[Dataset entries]
——

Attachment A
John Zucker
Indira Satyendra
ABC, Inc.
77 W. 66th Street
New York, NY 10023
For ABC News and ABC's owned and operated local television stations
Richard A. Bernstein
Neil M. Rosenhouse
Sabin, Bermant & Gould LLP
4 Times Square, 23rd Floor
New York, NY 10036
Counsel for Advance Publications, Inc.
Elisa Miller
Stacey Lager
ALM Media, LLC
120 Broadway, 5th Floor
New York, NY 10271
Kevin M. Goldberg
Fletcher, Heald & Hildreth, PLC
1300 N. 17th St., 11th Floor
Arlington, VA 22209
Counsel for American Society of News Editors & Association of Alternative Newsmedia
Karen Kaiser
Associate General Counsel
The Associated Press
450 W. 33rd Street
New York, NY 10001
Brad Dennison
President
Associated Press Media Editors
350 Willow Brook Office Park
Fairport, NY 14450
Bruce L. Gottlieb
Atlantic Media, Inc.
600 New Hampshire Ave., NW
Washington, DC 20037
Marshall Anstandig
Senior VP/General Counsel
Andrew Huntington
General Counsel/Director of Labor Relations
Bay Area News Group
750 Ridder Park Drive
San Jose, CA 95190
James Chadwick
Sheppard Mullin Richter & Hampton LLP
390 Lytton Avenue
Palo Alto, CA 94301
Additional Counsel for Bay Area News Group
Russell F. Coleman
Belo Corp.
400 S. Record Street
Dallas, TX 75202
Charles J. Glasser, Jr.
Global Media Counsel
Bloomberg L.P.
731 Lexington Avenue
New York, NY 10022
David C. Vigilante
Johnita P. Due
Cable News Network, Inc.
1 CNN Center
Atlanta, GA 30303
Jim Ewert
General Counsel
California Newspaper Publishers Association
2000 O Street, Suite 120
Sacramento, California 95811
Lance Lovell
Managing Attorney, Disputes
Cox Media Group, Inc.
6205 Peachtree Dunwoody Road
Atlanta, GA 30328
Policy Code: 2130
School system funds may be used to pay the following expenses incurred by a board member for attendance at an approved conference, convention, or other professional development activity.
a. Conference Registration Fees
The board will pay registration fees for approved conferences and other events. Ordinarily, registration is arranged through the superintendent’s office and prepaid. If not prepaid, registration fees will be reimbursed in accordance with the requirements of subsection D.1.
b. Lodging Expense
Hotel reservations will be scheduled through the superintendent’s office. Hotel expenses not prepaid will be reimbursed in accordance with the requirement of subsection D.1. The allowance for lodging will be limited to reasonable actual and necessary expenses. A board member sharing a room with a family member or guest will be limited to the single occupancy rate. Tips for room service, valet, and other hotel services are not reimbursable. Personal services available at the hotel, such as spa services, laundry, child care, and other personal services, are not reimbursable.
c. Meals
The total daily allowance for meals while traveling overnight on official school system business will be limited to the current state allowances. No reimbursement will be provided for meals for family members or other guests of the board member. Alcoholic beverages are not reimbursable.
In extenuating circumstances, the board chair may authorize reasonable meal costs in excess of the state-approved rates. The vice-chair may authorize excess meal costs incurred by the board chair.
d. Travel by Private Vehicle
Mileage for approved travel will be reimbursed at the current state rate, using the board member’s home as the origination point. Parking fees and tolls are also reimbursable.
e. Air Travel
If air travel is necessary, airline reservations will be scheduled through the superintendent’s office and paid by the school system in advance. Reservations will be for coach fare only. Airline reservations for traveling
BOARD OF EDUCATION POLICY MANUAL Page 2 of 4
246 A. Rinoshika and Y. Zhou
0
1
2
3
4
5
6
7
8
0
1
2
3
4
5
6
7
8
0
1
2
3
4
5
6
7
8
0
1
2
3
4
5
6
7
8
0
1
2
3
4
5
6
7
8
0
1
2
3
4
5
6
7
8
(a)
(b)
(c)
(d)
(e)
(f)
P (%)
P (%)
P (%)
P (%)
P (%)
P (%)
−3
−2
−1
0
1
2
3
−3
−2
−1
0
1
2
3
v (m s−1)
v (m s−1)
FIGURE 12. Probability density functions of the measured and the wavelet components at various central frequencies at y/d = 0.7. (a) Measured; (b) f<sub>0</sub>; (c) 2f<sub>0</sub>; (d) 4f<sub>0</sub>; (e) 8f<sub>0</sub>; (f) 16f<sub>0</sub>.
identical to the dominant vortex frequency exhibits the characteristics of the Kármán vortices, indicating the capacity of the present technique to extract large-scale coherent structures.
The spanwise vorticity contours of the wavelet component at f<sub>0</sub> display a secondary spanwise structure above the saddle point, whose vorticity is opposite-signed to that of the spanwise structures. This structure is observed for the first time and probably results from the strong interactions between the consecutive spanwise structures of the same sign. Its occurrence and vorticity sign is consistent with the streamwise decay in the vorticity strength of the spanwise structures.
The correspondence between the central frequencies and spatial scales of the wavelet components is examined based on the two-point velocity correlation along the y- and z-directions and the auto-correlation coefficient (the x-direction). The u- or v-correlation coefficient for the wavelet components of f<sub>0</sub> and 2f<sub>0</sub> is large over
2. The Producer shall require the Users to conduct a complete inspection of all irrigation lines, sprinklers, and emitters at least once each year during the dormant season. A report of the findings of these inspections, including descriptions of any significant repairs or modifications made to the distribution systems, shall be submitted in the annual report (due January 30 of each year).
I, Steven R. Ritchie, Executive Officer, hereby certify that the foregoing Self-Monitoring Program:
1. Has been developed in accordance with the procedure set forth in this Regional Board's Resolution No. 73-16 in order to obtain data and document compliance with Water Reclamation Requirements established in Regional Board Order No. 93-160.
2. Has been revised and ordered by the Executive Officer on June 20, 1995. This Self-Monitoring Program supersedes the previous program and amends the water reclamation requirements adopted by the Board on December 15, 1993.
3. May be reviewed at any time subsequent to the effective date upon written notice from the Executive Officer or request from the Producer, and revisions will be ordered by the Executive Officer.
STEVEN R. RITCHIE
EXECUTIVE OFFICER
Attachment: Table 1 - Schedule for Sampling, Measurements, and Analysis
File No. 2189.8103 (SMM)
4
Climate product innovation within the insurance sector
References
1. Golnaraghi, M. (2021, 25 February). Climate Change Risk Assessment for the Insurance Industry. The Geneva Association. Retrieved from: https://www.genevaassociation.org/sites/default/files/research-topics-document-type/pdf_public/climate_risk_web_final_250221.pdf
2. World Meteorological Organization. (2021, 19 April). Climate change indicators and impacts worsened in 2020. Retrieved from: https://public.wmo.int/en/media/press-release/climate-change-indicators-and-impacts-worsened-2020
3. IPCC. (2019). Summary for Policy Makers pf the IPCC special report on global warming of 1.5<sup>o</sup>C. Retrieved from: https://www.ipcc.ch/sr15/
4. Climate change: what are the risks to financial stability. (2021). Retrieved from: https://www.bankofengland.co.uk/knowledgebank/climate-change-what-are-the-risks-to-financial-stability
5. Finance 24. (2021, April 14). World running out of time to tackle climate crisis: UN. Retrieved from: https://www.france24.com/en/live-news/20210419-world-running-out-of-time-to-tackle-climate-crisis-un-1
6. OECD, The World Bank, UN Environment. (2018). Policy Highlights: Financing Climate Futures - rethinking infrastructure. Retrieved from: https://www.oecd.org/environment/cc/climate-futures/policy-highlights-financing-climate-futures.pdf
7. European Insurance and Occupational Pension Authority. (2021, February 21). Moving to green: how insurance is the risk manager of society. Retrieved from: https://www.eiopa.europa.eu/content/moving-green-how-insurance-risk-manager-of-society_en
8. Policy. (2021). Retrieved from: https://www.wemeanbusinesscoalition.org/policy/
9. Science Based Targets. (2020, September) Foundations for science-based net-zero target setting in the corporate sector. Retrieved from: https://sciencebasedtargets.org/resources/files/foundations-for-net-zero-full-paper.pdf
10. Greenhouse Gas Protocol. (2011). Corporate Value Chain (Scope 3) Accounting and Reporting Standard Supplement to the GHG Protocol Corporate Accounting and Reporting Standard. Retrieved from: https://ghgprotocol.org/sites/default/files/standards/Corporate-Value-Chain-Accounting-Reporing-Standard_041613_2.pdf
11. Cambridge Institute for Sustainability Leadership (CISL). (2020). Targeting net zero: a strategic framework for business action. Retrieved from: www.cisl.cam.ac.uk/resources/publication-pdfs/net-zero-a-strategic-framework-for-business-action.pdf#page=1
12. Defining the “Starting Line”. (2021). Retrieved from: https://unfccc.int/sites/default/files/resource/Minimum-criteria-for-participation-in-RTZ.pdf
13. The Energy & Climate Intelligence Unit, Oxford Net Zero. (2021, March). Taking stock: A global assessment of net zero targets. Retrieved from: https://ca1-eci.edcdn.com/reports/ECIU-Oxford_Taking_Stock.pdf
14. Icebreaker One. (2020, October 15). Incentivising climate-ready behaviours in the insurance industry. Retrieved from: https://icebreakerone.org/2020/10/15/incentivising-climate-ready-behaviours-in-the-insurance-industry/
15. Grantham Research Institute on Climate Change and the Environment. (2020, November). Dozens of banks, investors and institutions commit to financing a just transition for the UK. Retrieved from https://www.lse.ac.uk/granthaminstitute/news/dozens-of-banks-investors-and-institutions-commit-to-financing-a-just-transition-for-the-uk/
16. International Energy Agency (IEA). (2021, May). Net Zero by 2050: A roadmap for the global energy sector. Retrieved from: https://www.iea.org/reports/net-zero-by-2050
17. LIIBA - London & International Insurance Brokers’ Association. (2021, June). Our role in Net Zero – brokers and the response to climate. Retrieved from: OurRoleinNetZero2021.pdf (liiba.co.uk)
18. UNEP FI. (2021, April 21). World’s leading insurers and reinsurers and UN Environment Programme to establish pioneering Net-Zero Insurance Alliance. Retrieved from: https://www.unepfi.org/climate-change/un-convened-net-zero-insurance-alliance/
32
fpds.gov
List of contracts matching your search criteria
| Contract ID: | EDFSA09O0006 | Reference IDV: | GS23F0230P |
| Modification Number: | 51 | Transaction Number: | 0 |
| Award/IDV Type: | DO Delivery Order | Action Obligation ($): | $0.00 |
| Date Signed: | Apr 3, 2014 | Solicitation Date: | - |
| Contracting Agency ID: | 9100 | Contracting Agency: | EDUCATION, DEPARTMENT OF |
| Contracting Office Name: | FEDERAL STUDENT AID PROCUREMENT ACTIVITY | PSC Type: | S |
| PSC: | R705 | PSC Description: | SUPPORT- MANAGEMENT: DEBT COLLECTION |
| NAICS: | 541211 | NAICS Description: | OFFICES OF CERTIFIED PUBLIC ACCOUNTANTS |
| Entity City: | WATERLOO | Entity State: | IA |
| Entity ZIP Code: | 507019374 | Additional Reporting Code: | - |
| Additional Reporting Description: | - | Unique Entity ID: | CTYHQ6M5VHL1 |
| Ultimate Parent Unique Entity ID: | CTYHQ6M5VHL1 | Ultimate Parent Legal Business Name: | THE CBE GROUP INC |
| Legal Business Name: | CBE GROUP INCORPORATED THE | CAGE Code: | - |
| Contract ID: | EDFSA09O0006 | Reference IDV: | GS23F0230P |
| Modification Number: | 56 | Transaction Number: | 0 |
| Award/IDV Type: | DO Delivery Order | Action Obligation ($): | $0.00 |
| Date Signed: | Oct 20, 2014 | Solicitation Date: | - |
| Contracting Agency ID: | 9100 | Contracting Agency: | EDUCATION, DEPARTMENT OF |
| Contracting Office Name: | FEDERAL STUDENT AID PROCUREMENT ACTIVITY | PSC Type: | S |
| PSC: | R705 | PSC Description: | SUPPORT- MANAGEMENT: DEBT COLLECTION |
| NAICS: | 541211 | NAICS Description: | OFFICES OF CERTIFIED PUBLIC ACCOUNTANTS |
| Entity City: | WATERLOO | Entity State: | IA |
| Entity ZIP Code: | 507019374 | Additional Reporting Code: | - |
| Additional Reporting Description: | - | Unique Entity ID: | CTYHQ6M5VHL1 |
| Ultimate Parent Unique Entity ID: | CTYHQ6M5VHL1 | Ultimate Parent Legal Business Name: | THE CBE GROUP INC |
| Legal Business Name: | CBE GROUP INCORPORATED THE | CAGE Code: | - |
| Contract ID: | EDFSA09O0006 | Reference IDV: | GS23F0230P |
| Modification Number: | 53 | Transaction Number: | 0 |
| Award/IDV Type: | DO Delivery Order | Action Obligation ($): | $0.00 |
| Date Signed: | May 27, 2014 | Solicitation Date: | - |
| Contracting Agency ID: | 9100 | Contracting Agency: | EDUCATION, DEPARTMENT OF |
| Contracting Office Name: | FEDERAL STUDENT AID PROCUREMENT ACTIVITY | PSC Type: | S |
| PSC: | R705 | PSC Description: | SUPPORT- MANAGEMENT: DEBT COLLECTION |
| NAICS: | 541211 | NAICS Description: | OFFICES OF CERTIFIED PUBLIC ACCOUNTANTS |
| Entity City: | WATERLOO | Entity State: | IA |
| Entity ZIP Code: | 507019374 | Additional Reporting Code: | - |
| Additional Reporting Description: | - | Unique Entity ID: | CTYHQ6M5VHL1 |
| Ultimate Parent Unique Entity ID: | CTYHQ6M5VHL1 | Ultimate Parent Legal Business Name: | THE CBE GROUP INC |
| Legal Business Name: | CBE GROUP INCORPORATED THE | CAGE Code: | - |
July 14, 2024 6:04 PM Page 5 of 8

——

> _What you should do_: Print only these lines, please. They run from the start of the entries above to the line containing "a. Conference Registration Fees", both ends included, and must match exactly.

> _Expected answer_:
Attachment A
John Zucker
Indira Satyendra
ABC, Inc.
77 W. 66th Street
New York, NY 10023
For ABC News and ABC's owned and operated local television stations
Richard A. Bernstein
Neil M. Rosenhouse
Sabin, Bermant & Gould LLP
4 Times Square, 23rd Floor
New York, NY 10036
Counsel for Advance Publications, Inc.
Elisa Miller
Stacey Lager
ALM Media, LLC
120 Broadway, 5th Floor
New York, NY 10271
Kevin M. Goldberg
Fletcher, Heald & Hildreth, PLC
1300 N. 17th St., 11th Floor
Arlington, VA 22209
Counsel for American Society of News Editors & Association of Alternative Newsmedia
Karen Kaiser
Associate General Counsel
The Associated Press
450 W. 33rd Street
New York, NY 10001
Brad Dennison
President
Associated Press Media Editors
350 Willow Brook Office Park
Fairport, NY 14450
Bruce L. Gottlieb
Atlantic Media, Inc.
600 New Hampshire Ave., NW
Washington, DC 20037
Marshall Anstandig
Senior VP/General Counsel
Andrew Huntington
General Counsel/Director of Labor Relations
Bay Area News Group
750 Ridder Park Drive
San Jose, CA 95190
James Chadwick
Sheppard Mullin Richter & Hampton LLP
390 Lytton Avenue
Palo Alto, CA 94301
Additional Counsel for Bay Area News Group
Russell F. Coleman
Belo Corp.
400 S. Record Street
Dallas, TX 75202
Charles J. Glasser, Jr.
Global Media Counsel
Bloomberg L.P.
731 Lexington Avenue
New York, NY 10022
David C. Vigilante
Johnita P. Due
Cable News Network, Inc.
1 CNN Center
Atlanta, GA 30303
Jim Ewert
General Counsel
California Newspaper Publishers Association
2000 O Street, Suite 120
Sacramento, California 95811
Lance Lovell
Managing Attorney, Disputes
Cox Media Group, Inc.
6205 Peachtree Dunwoody Road
Atlanta, GA 30328
Policy Code: 2130
School system funds may be used to pay the following expenses incurred by a board member for attendance at an approved conference, convention, or other professional development activity.
a. Conference Registration Fees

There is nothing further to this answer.